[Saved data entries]
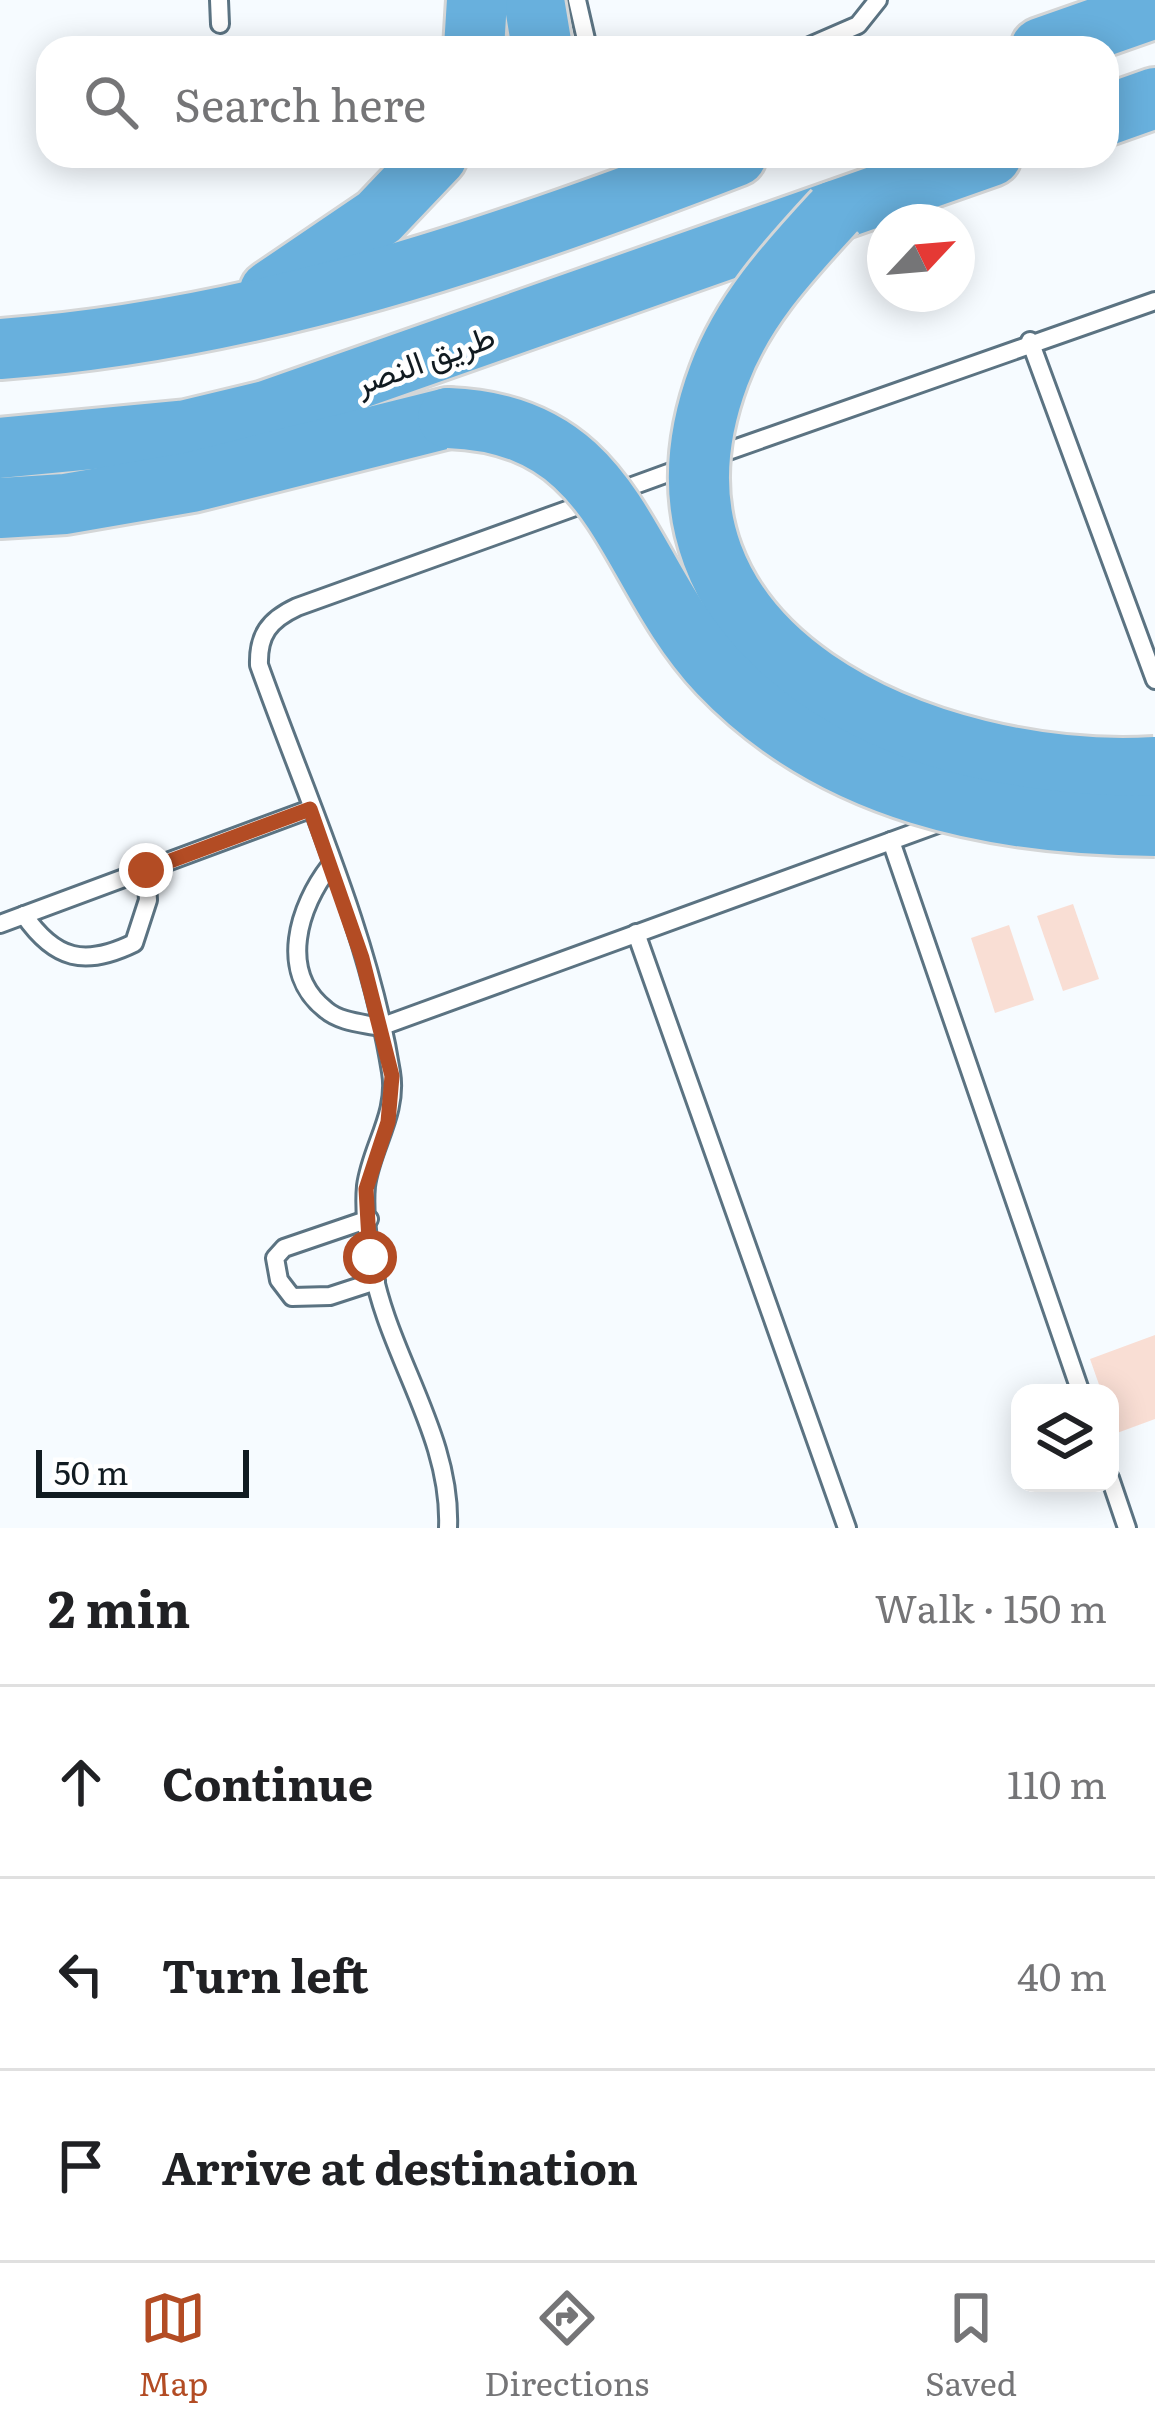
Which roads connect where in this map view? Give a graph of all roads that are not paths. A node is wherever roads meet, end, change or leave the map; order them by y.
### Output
1 (219, 0) edge
2 (478, 0) edge
3 (534, 0) edge
4 (577, 0) edge
5 (878, 0) edge
6 (1155, 8) edge
7 (220, 23) dead end
8 (475, 36) edge
9 (540, 36) edge
10 (585, 36) edge
11 (832, 36) edge
12 (1075, 36) edge
13 (1155, 98) edge
14 (1119, 111) edge
15 (425, 168) edge
16 (703, 168) edge
17 (957, 168) edge
18 (835, 211) junction
19 (1155, 301) edge
20 (235, 315) junction
21 (1030, 341) junction
22 (0, 350) edge
23 (0, 448) edge
24 (0, 508) edge
25 (1155, 680) edge
26 (1155, 745) edge
27 (1155, 767) edge
28 (1045, 784) dead end
29 (1023, 793) dead end
30 (310, 809) junction
31 (1155, 826) edge
32 (891, 841) junction
33 (330, 866) junction
34 (146, 870) junction
35 (24, 915) junction
36 (0, 925) edge
37 (636, 933) junction
38 (380, 1027) junction
39 (369, 1219) junction
40 (376, 1281) junction
41 (1078, 1384) edge
42 (1115, 1492) edge
43 (448, 1528) edge
44 (847, 1528) edge
45 (1127, 1528) edge

1 - 7 lane
2 - 8 highway
3 - 9 highway
4 - 10 lane
5 - 11 lane
6 - 12 highway
13 - 14 highway
15 - 20 highway
16 - 20 highway
17 - 18 highway, طريق النصر
18 - 23 highway, طريق النصر
18 - 27 highway, bridge
19 - 21 lane
20 - 22 highway
21 - 25 lane
21 - 30 lane
24 - 31 highway, bridge
26 - 28 lane
29 - 32 lane
30 - 33 lane
30 - 34 lane
32 - 37 lane
32 - 41 lane
33 - 38 lane
33 - 38 lane
34 - 35 lane
34 - 35 lane
35 - 36 lane
37 - 38 lane
37 - 44 lane
38 - 39 lane
39 - 40 lane
39 - 40 lane
40 - 43 lane
42 - 45 lane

Requirement:
Print the records above word for word, omitting any picture they contain.

Your solution:
Which roads connect where in this map view? Give a graph of all roads that are not paths. A node is wherever roads meet, end, change or leave the map; order them by y.
### Output
1 (219, 0) edge
2 (478, 0) edge
3 (534, 0) edge
4 (577, 0) edge
5 (878, 0) edge
6 (1155, 8) edge
7 (220, 23) dead end
8 (475, 36) edge
9 (540, 36) edge
10 (585, 36) edge
11 (832, 36) edge
12 (1075, 36) edge
13 (1155, 98) edge
14 (1119, 111) edge
15 (425, 168) edge
16 (703, 168) edge
17 (957, 168) edge
18 (835, 211) junction
19 (1155, 301) edge
20 (235, 315) junction
21 (1030, 341) junction
22 (0, 350) edge
23 (0, 448) edge
24 (0, 508) edge
25 (1155, 680) edge
26 (1155, 745) edge
27 (1155, 767) edge
28 (1045, 784) dead end
29 (1023, 793) dead end
30 (310, 809) junction
31 (1155, 826) edge
32 (891, 841) junction
33 (330, 866) junction
34 (146, 870) junction
35 (24, 915) junction
36 (0, 925) edge
37 (636, 933) junction
38 (380, 1027) junction
39 (369, 1219) junction
40 (376, 1281) junction
41 (1078, 1384) edge
42 (1115, 1492) edge
43 (448, 1528) edge
44 (847, 1528) edge
45 (1127, 1528) edge

1 - 7 lane
2 - 8 highway
3 - 9 highway
4 - 10 lane
5 - 11 lane
6 - 12 highway
13 - 14 highway
15 - 20 highway
16 - 20 highway
17 - 18 highway, طريق النصر
18 - 23 highway, طريق النصر
18 - 27 highway, bridge
19 - 21 lane
20 - 22 highway
21 - 25 lane
21 - 30 lane
24 - 31 highway, bridge
26 - 28 lane
29 - 32 lane
30 - 33 lane
30 - 34 lane
32 - 37 lane
32 - 41 lane
33 - 38 lane
33 - 38 lane
34 - 35 lane
34 - 35 lane
35 - 36 lane
37 - 38 lane
37 - 44 lane
38 - 39 lane
39 - 40 lane
39 - 40 lane
40 - 43 lane
42 - 45 lane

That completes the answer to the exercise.